** Job item **
Every entry that follows must be written out exactly, apart from its pictures.

** Data records **

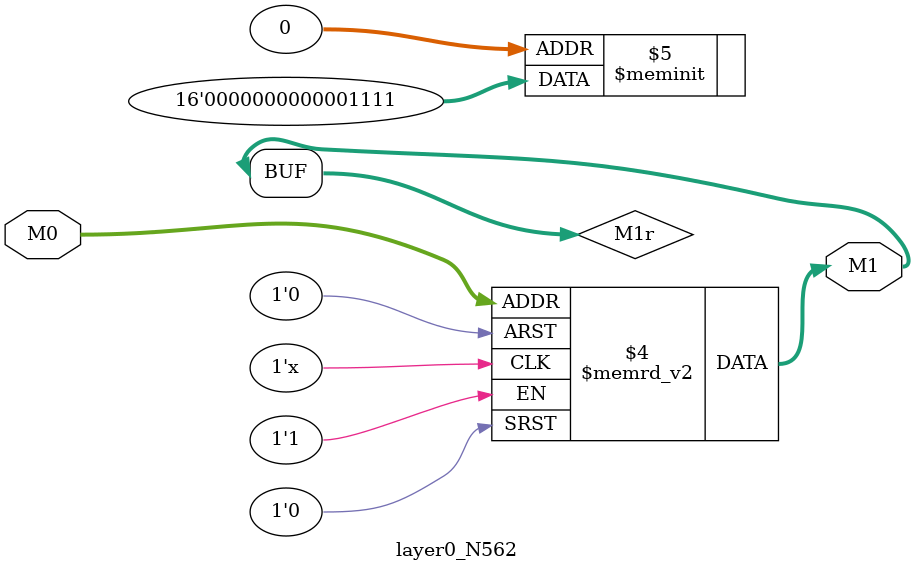
<source format=v>
module layer0_N562 ( input [2:0] M0, output [1:0] M1 );

	(*rom_style = "distributed" *) reg [1:0] M1r;
	assign M1 = M1r;
	always @ (M0) begin
		case (M0)
			3'b000: M1r = 2'b11;
			3'b100: M1r = 2'b00;
			3'b010: M1r = 2'b00;
			3'b110: M1r = 2'b00;
			3'b001: M1r = 2'b11;
			3'b101: M1r = 2'b00;
			3'b011: M1r = 2'b00;
			3'b111: M1r = 2'b00;

		endcase
	end
endmodule

</source>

** Written solution **
<source format=v>
module layer0_N562 ( input [2:0] M0, output [1:0] M1 );

	(*rom_style = "distributed" *) reg [1:0] M1r;
	assign M1 = M1r;
	always @ (M0) begin
		case (M0)
			3'b000: M1r = 2'b11;
			3'b100: M1r = 2'b00;
			3'b010: M1r = 2'b00;
			3'b110: M1r = 2'b00;
			3'b001: M1r = 2'b11;
			3'b101: M1r = 2'b00;
			3'b011: M1r = 2'b00;
			3'b111: M1r = 2'b00;

		endcase
	end
endmodule

</source>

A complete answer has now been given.